An Orana year went by, a succession of brief days and nights while Nixon worked and planned to help the Orites build their little world into something safer, more comfortable than it had been before. Frane had died. The Orite doctors and surgeons could not save him. The growth-drug was gone. Tork had hidden the tiny cylinders somewhere, but they had never been found, and no more of the drug could be made. Certainly not now; Frane and Tork were the only ones who knew the full details of the process. Nixon felt that was just as well. A thing diabolic. Like atomic fission, in evil hands it could wreck its world.

Now, with the year passed, it had been agreed that they were to take the giant back to Earth. Loto and Nona set out with Nixon along with a group of the Orite scientists and leaders and a few hundred of the Gorts, most of whom had been on the trip before.

It was the same little spaceship. Now the giant need not lie bound, he could crouch carefully on one elbow, or shift a little if he was wary of his movements. The trip seemed far quicker than before, with Loto and Nona to talk to and all his tiny friends here in the humming interior around him. Then through the bow-port the mellow, crescent Earth swung into view, a great cloud-mottled disc.

Then one Earth-night they were sliding down through the stratosphere, skimming an ocean and over the land ... Florida. Nixon's heart pounded as he gazed down at it. The Florida moon was brilliant in the sky as the gleaming little cylinder slid silently into a patch of wire-grass and rested on the ground. Only a marsh-hen was disturbed, rising with its discordant cry and winging away.
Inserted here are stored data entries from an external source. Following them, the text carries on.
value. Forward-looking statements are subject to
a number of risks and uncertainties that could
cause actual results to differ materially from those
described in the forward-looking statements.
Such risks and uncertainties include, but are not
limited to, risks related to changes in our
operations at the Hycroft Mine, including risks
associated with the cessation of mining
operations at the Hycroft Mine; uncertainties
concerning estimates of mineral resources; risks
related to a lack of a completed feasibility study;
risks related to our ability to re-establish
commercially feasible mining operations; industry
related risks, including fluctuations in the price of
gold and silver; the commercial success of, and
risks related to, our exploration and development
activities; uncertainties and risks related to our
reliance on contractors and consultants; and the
The cylinder opened and Nixon rose up and out of it. The top closed again, and from a lower tiny doorway of the glistening ten-foot shape, a few of the little Orite figures came out, gazed upward. His friends.

"Goodbye, my giant," Nona called. They were all waving.

What was there to say?

"Goodbye," Nixon spoke softly. "I sure wish you well."

They turned, went back inside. The port closed. The sleek, tiny ship slid upward and away into the moonlight. It was a shining little streak for a moment; then a glistening dot, small as a firefly. Then it was gone.

For a moment Nixon stood with a strange sense of loss upon him. But here was Earth. Home. A light was burning in the cabin across the sandspit. The bayou glistened in the moonlight.